Alexander Tachmes, an attorney representing the Ocean Drive Association and key figure in the development of the 10-point plan, said the owners fear a 2 a.m. ban would send an overwhelmingly negative message out to potential tourists who want to enjoy the Beach’s nightlife.
“We’re super worried about the global nightlife brand of Ocean Drive,” he said.
Palma echoed Tachmes at a press conference Thursday afternoon where business leaders spoke about their proposal.
“People associate that Ocean Drive is South Beach, South Beach is fun. When you start messing with that 2 a.m., you send the message out that this is over and this is changing, you risk people not coming to hotels, not spending their money and going elsewhere,” Palma said.
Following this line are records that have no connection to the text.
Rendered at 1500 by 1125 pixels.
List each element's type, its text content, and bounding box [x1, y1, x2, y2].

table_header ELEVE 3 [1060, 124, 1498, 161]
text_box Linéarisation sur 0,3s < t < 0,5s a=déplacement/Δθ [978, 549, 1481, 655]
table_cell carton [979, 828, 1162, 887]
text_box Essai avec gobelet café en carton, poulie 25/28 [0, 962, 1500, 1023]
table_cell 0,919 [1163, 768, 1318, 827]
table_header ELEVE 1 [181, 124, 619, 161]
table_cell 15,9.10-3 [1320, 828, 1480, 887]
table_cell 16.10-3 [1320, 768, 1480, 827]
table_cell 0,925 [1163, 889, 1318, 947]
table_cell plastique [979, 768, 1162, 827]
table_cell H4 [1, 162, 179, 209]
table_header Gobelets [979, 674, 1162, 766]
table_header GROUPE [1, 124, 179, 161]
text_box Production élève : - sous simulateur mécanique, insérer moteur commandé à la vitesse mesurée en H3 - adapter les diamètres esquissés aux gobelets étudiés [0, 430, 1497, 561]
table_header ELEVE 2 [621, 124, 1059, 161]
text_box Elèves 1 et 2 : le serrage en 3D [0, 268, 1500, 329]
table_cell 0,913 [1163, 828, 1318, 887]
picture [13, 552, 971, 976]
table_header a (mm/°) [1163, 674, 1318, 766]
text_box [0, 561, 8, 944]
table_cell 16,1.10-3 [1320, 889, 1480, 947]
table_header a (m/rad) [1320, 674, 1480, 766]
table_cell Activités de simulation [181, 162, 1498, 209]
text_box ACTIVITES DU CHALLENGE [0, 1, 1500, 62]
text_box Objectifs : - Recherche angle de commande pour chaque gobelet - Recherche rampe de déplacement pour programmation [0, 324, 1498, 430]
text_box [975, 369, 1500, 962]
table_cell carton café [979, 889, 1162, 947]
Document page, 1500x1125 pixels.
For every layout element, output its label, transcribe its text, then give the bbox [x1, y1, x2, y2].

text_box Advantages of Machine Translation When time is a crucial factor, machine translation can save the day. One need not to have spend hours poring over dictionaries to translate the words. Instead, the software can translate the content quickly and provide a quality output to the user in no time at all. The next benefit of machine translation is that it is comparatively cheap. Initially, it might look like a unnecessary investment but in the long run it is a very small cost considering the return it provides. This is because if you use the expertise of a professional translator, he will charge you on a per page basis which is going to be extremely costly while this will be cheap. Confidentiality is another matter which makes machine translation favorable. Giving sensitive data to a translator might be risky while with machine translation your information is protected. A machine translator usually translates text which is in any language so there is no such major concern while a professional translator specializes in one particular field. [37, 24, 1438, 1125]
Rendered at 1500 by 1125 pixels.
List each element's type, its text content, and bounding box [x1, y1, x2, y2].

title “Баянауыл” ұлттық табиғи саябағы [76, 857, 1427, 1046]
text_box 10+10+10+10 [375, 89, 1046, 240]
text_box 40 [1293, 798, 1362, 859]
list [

Pieces of the Ocean Drive plan are already in place or in motion. Most of the sidewalk cafe tables have been reconfigured to open a linear pathway for pedestrians. New standards have been approved for the cafe umbrellas to improve aesthetics.
New lighting fixtures have been installed on side streets and in alleys. A new ordinance to limit the volume of music emanating from bars and restaurants is also in the works. In addition, businesses have put together $500,000 to pay for increased security along Ocean Drive. Since April, additional security officers with direct lines to the police have spread out between Fifth and 15th streets.
Palma noted that several of the reforms have come at a significant cost to owners.
“How are we going to fund this stuff if [Levine’s] going to take away our revenue streams,” Palma said.
Not all businesses on Ocean Drive are on board with the association’s suggestions.
If the regulations pass, Miami Beach will be duping its tourists, who come to Miami Beach expecting a party destination, said Samantha Salgado, who works at the V Live venue on Ocean Drive and has worked as a tourism industry lobbyist.
“Rolling back alcohol sales or consumption is not fair to the businesses, it’s not fair to the residents, it’s not fair to the tourists or the people who come here to enjoy our beaches,” Salgado said.
Ultimately, the shootings over the weekend weren’t about alcohol or noise, so limiting sales is not the answer, Salgado said.
People will still find their alcohol.
Samantha Salgado, of the V Live venue on Ocean Drive
Miami Beach needs to make a “case study on how to deal with black people on the Beach, understand our culture,” she said. “Because closing at 2 a.m. doesn’t mean anything. People will still find their alcohol.”
The Greater Miami and the Beaches Hotel Association, the Greater Miami Convention & Visitors Bureau and a handful of hotels not located on Ocean Drive did not respond to requests for comments on this story.
The Ocean Drive plan, brokered with the help of Commissioner Ricky Arriola, served as a compromise in 2016, the last time that Levine pushed for the 2 a.m. cutoff. The mayor did not get support from fellow commissioners for that ordinance.
Levine wants to send the question of an earlier cutoff time to the planning board. He has placed the referral on the agenda for Wednesday’s City Commission meeting.
On Monday morning, Commissioner Michael Grieco called for an end to Urban Beach Week following the announcement that two people were dead following the shootings. Since it is not a city-sanctioned event that involves issuing any kind of permits, but a series of events organized by a particular club or business, it’s unclear what kind of influence the city can have on Urban Beach Week events apart from communicating with individual promoters.
Grieco added to Wednesday’s agenda an ordinance that broadens the scope of weekends with limited alcohol sales. He’s proposing to apply the scaled-back hours to the weekends of Memorial Day, Labor Day, Columbus Day and the nearest weekend to the Fourth of July.
Wednesday’s commission meeting will begin at 8:30 a.m. at 1700 Convention Center Dr. on the third floor.